The Dominant Leg
Summary of an article by Simone Kosog in the science section of the 'Süddeutsche Zeitung Magazin' 1999.
People who are lost in the desert tend to walk in circles with a left spin, i.e. counter-clockwise.
Most or our supermarkets are organized the same way: entrance is on the right, the cashier on the left. Studies have shown that customers tend to feel slightly stressed - increased cardiac pulse, elevated blood pressure, slightly faster walking pace - and buy less when they have to walk in the opposite direction.
Same on the sports field: most track and field sports - from the 400 meter distance runner to the hurdle racer, they all run towards their left. Even the everyday jogger tends to run counter clockwise around the field or lake if he has free choice.

[Listings of boxed layout items]
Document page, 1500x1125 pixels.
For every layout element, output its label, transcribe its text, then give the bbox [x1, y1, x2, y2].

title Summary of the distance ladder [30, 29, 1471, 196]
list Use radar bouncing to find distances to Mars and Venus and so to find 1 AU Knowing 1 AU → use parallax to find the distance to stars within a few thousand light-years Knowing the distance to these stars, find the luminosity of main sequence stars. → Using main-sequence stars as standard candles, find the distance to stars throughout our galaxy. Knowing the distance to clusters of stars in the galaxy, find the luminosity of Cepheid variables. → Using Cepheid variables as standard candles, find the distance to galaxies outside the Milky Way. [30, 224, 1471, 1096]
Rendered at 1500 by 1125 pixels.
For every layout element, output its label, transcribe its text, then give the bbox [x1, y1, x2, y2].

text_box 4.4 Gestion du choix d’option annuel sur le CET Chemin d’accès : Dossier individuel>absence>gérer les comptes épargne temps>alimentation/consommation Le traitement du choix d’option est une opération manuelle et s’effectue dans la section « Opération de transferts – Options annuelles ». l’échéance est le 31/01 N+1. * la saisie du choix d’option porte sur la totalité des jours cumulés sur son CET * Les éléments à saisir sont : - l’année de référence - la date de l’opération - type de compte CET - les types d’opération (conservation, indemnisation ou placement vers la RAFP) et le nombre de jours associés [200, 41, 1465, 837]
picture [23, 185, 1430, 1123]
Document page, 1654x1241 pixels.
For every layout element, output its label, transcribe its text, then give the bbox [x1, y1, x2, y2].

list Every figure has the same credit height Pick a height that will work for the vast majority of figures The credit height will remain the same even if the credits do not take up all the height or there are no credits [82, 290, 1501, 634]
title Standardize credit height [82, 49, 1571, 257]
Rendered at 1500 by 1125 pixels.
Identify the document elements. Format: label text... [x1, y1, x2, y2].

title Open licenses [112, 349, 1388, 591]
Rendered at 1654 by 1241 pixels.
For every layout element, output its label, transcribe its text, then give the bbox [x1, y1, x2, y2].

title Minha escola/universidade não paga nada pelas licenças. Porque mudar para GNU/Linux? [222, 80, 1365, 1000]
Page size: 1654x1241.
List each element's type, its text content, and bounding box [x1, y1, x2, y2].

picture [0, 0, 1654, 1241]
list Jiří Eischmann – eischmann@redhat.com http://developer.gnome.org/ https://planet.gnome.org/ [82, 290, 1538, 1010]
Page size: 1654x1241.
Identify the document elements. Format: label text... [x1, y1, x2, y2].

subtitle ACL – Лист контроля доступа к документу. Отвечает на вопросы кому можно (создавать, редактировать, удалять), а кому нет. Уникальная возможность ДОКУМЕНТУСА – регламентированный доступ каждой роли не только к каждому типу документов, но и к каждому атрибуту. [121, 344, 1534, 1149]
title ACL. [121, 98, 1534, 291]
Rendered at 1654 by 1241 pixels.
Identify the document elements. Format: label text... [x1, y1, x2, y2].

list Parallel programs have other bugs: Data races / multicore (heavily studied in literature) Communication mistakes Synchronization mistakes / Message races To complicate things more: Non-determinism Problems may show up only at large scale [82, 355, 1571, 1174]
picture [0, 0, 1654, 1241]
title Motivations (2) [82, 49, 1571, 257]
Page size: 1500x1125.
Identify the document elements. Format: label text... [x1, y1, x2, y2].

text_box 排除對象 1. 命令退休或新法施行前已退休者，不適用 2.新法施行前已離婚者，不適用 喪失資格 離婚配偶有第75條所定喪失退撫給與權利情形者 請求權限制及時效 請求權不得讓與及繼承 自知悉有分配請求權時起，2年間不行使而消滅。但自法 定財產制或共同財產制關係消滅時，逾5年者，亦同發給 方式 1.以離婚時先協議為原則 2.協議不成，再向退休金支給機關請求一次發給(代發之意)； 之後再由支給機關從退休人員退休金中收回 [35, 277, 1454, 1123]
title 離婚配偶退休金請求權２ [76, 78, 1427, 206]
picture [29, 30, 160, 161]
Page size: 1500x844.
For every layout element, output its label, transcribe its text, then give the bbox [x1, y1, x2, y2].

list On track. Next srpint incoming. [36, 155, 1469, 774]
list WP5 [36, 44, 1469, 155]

**REQUIRED TASKS**
(1) Translate this sentence from the summary about the dominant leg into Spanish: "People who are lost in the desert tend to walk in circles with a left spin, i.e. counter-clockwise."
(2) Resume the summary about the dominant leg after its final sentence, keeping to its tone.

**THE ANSWERS**
(1) Las personas que se pierden en el desierto tienden a caminar en círculos girando hacia la izquierda, es decir, en sentido contrario a las agujas del reloj.

(2)
Scientists agree that most of us are not only right handed but also right legged. We kick the ball with the right leg, and if falling forward we catch ourselves more often with the right leg. The right leg is more muscular and makes longer steps in walking, according to Prof. Onur Güntürkün, biopsychologist at the Ruhr university at Bochum/Germany. "It is only a very small difference of a few millimeters, but they are adding up.".
Easy experiment to prove this: walk in closed eyes on the same spot in the room. After a while most of us will tend to turn towards the left.
Yet some of us are left legged. In soccer that carries the advantage that the opponent has more difficulties when trying to dribble the ball around you.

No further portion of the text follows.